Moon Shots and Controversy

In addition to his other holdings, Soon-Shiong also owns the Los Angeles Times and San Diego Union-Tribune, and has an estimated worth of $8.6 billion. But in the past few years, Soon-Shiong has been in and out of the news amid some controversy.

In addition, shortly after the Cancer Moon Shot program was announced by President Obama in 2016, Soon-Shiong announced his own huge cancer research project, which was also shooting for the moon. At a press event in 2016, he laid out provocative plans for the launch of the National Immunotherapy Coalition (NIC), which was to form the basis of Cancer MoonShot 2020.

However, a year later, an investigation by STAT found very little progress had been made despite some large claims from the program. Some of Cancer Moonshot 2020's heralded milestones, STAT reported, were simply related to doctors' or institutions' agreeing to use a cancer diagnostic test, called GPS Cancer, which is owned and distributed by one of Soon-Shiong's private companies. The tool analyzes tumors and recommends treatment, and costs $11,000 per test.
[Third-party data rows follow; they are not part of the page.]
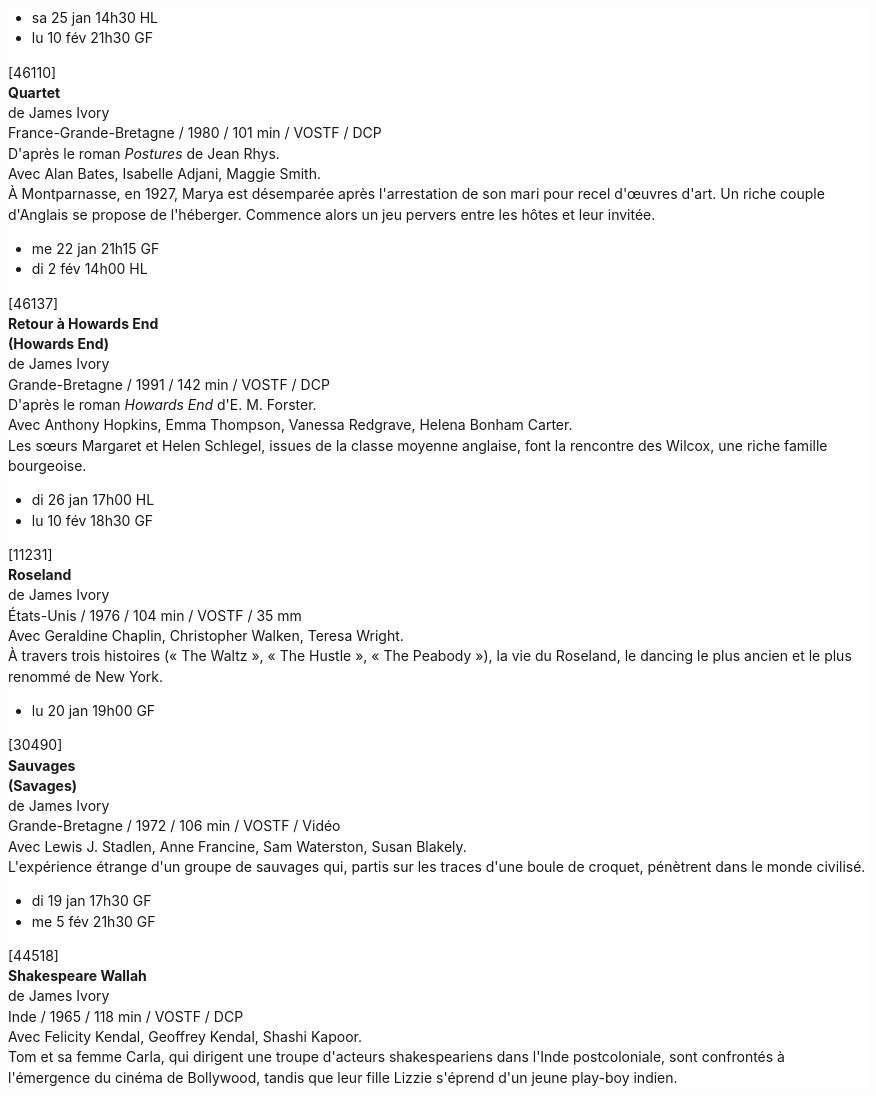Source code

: - sa 25 jan 14h30 HL  
- lu 10 fév 21h30 GF

[46110]  
**Quartet**  
de James Ivory  
France-Grande-Bretagne / 1980 / 101 min / VOSTF / DCP  
D'après le roman _Postures_ de Jean Rhys.  
Avec Alan Bates, Isabelle Adjani, Maggie Smith.  
À Montparnasse, en 1927, Marya est désemparée après l'arrestation de son mari pour recel d'œuvres d'art. Un riche couple d'Anglais se propose de l'héberger. Commence alors un jeu pervers entre les hôtes et leur invitée.

- me 22 jan 21h15 GF  
- di 2 fév 14h00 HL

[46137]  
**Retour à Howards End**  
**(Howards End)**  
de James Ivory  
Grande-Bretagne / 1991 / 142 min / VOSTF / DCP  
D'après le roman _Howards End_ d'E. M. Forster.  
Avec Anthony Hopkins, Emma Thompson, Vanessa Redgrave, Helena Bonham Carter.  
Les sœurs Margaret et Helen Schlegel, issues de la classe moyenne anglaise, font la rencontre des Wilcox, une riche famille bourgeoise.

- di 26 jan 17h00 HL  
- lu 10 fév 18h30 GF

[11231]  
**Roseland**  
de James Ivory  
États-Unis / 1976 / 104 min / VOSTF / 35 mm  
Avec Geraldine Chaplin, Christopher Walken, Teresa Wright.  
À travers trois histoires (« The Waltz », « The Hustle », « The Peabody »), la vie du Roseland, le dancing le plus ancien et le plus renommé de New York.

- lu 20 jan 19h00 GF

[30490]  
**Sauvages**  
**(Savages)**  
de James Ivory  
Grande-Bretagne / 1972 / 106 min / VOSTF / Vidéo  
Avec Lewis J. Stadlen, Anne Francine, Sam Waterston, Susan Blakely.  
L'expérience étrange d'un groupe de sauvages qui, partis sur les traces d'une boule de croquet, pénètrent dans le monde civilisé.

- di 19 jan 17h30 GF  
- me 5 fév 21h30 GF

[44518]  
**Shakespeare Wallah**  
de James Ivory  
Inde / 1965 / 118 min / VOSTF / DCP  
Avec Felicity Kendal, Geoffrey Kendal, Shashi Kapoor.  
Tom et sa femme Carla, qui dirigent une troupe d'acteurs shakespeariens dans l'Inde postcoloniale, sont confrontés à l'émergence du cinéma de Bollywood, tandis que leur fille Lizzie s'éprend d'un jeune play-boy indien.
Shortly afterwards, STAT published another investigation into a $12 million philanthropic donation from Soon-Shiong to the University of Utah, which returned $10 million of that gift to NantHealth, when it paid for the expensive genetic sequencing of blood, normal tissue, and tumor samples of 1000 of its patients. This arrangement raised many ethical questions, including whether the Utah patients consented to have their data transferred to a for-profit company.

A few months later, the pot was again stirred when Soon-Shiong was named to a committee that would advise the current administration on health information technology policy. He was to join the 25-person Health Information Technology Advisory Committee established by President Barack Obama under the 21st Century Cures Act, but a number of news outlets including Politico and STAT flagged potential conflicts of interest of this appointment.